A closer look also shows that power infrastructure security is becoming an overlooked national security issue. Transmission substations are strategic facilities, yet many remain poorly protected despite repeated incidents involving vandalism, theft of transmission equipment and attacks on grid assets.
What makes the Offa incident more troubling is that the attackers reportedly forced operators themselves to shut down feeders, suggesting a deliberate attempt to interrupt electricity supply rather than a simple robbery operation.
Authorities have not yet disclosed the motive behind the attack, and no arrests had been officially announced as of Saturday afternoon.
Nigeria has faced similar attacks on electricity infrastructure in recent years.
In 2022 and 2024, multiple transmission towers across northern Nigeria were vandalised or destroyed, causing widespread blackouts and expensive repairs.
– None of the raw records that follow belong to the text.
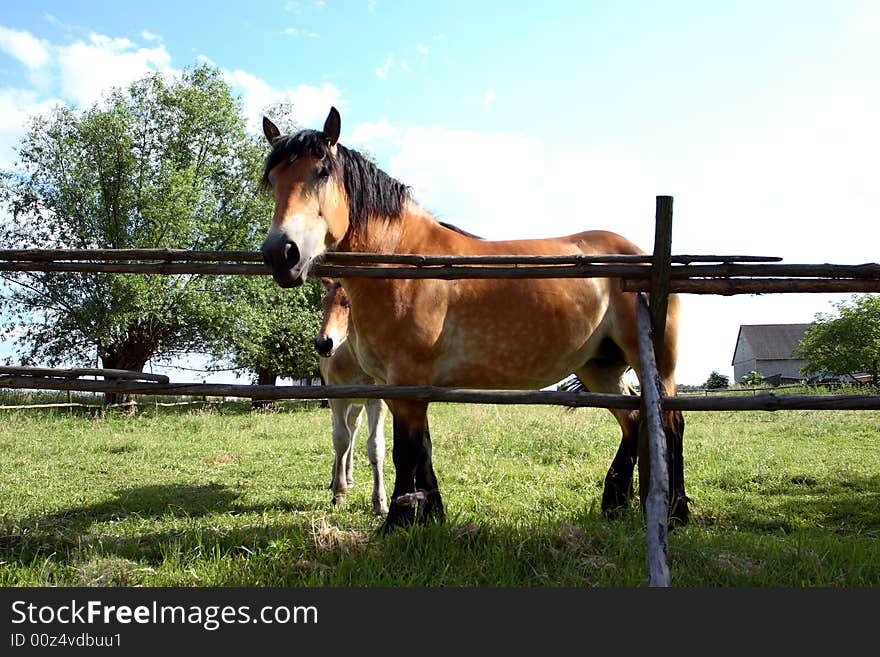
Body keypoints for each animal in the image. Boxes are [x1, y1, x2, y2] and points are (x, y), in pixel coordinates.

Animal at [314, 274, 386, 516]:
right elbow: (340, 440)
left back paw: (349, 474)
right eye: (323, 303)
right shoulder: (337, 398)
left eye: (348, 303)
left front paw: (380, 502)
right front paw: (339, 494)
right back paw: (335, 477)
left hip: (358, 404)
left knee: (353, 426)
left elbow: (375, 446)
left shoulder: (377, 400)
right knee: (341, 431)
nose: (323, 343)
The national grid itself has also suffered repeated collapses linked to aging infrastructure, operational weaknesses and sabotage concerns.
Industry analysts say attacks on transmission assets create ripple effects beyond power outages alone. Frequent disruptions discourage industrial investment, increase energy costs and deepen pressure on already struggling businesses.
For rural communities and semi-urban commercial hubs like Offa and surrounding areas, even short disruptions can affect cold-chain businesses, healthcare facilities and water supply systems.
Energy experts have repeatedly argued that protecting transmission infrastructure should now be treated similarly to the protection of oil and gas facilities, especially given Nigeria’s growing dependence on stable electricity for economic recovery.
Despite the disruption, TCN maintained that supply restoration was achieved quickly and operations were stabilised.
“TCN regrets the inconvenience this incident may have caused and reaffirms its mandate to transmit bulk electricity efficiently to distribution companies’ load centres across the country,” the company stated.
Yet the deeper issue remains unresolved: Nigeria’s transmission network continues to face operational pressure from insecurity, vandalism and weak infrastructure protection.